Changing paces – a lesson in new behaviour

A hero for me of the year so far is Ruth Field, aka The Grit Doctor.  Her achievement has been to help me to realise after 40-odd years of inactivity that it’s good to move.  In fact to go beyond the realisation, because after all everyone knows exercise is good for you, and actually to do it and then keep doing it.

PE at my school was a pretty dispiriting experience if you weren’t inclined or able to shine.  It was netball or hockey in the autumn and winter, tennis or athletics in the summer term.  An occasional alternative if the weather was really bad: climbing bars and ropes in the school hall.  I was one of those always the last to be picked for teams, always uncoordinated and hopeless at everything.  What a relief to get into Sixth Form and leave it all behind forever.

Of course it was not just a matter of saying good-bye to Mrs Chester and Miss Bell, but also to any healthy exercise.  I continued through adult life with a self-image of being useless at any sport/game and, whilst maintaining an acceptable BMI or whatever, probably not what anyone would classify as physically fit.

Enter, in a post-Christmas feature in The Times, Ms Field and her book
‘Run Fat B!tch Run’.  As a result I am more toned, healthier, in touch with the benefits and serotonin arising from regular exercise, and out in the fresh air for a 3.5 mile circuit at 7am at least three times a week, more or less in all weathers.  I miss it and feel ill-at-ease if I don’t go.  It’s a major new behaviour established over a few months and on reflection it’s been an object lesson in bringing about lasting change.

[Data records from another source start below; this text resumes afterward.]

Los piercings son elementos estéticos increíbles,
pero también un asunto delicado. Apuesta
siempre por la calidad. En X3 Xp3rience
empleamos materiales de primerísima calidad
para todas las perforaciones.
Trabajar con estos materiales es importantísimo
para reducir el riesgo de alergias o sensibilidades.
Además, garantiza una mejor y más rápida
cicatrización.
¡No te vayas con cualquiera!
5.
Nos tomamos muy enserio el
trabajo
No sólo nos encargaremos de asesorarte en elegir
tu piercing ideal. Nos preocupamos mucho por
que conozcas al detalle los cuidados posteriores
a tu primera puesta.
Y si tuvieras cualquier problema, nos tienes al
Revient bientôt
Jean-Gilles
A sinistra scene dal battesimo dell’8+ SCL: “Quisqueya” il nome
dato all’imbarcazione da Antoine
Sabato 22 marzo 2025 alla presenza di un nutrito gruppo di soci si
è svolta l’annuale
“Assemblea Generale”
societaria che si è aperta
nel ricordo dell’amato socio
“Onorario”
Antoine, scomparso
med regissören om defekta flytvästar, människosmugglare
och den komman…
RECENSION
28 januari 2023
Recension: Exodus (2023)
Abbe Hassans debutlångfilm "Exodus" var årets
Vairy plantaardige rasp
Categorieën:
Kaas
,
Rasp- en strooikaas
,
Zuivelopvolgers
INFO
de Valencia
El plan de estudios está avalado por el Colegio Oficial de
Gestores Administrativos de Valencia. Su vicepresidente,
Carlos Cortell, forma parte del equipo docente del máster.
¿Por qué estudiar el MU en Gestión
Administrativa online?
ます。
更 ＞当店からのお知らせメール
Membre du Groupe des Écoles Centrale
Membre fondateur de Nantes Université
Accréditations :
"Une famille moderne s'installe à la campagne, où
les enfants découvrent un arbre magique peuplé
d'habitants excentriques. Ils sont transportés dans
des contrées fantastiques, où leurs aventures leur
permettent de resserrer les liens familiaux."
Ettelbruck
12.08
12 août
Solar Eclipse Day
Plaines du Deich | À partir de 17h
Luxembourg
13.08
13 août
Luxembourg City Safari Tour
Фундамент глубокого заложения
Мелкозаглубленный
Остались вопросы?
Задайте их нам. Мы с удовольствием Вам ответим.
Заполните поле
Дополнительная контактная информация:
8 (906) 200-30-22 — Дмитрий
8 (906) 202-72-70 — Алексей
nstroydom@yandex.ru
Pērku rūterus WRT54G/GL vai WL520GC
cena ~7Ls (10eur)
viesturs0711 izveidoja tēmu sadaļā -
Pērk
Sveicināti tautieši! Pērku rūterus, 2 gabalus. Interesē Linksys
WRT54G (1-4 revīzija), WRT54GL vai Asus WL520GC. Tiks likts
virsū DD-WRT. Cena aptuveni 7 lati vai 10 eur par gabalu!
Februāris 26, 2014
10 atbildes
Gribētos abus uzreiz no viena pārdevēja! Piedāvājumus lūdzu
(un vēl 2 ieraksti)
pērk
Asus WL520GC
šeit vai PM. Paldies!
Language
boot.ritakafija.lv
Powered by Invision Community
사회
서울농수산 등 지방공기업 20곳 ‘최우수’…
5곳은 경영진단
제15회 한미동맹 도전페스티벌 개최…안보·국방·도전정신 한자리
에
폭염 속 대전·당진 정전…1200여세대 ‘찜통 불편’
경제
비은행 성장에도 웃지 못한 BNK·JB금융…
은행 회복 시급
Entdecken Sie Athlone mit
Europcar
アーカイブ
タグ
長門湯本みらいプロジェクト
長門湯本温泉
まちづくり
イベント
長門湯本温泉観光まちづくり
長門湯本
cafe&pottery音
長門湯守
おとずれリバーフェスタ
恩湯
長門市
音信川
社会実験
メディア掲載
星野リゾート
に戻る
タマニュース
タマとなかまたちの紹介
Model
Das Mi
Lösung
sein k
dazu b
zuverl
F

The first step is to tap in to the knowledge or suspicion that the status quo won’t do.  All individuals and organisations know that life isn’t as good as it could be.   Even if it’s buried deep, somewhere there’s a nagging voice that says there’s a different way, and it’s probably a better one.  Then what?

  • approach whoever you are dealing with as one human being to another
  • make it simple and practical
  • make it fit with established preferences or what they are already doing (I have always been a morning person so getting up a 7am isn’t a problem)
  • make it sound achievable, possibly even enjoyable (though the Grit Doctor would never admit this)
  • make the change incrementally
  • get them to try it just enough to begin to see some benefits
  • emphasise that keeping it up is critical (‘if you don’t like re-starting, stop giving up’)
  • be empathetic but not patronising, disclose what you find hard about it too
  • get them to keep on keeping it up by motivating them with the benefits – or with the disbenefits of not doing it
  • be available to answer questions and offer support
  • offer role models, but not those who are so good that they are impossible to emulate
  • have other sources of expertise available so that you don’t have to have all the answers
  • encourage mutual support among those trying it out – social media platforms make this easy
  • set goals
  • let the new behaviour be its own reward, but also celebrate when goals are reached

So far, so straightforward.  But there is another ingredient which can be harder to manage – personal style.  Somehow Ruth’s approach just did it for me, but there are others whom she no doubt rubs up entirely the wrong way.  When you write a book, you just have to write it, send it out into the world and hope for the best.  Some will love it, others really won’t.  But when you’re working in person to make change happen you need to adapt your style to suit the situation, which means: a) getting to know what your personal style is, and b) learning how to be heard by those whose preference is very different.

And that’s another story altogether.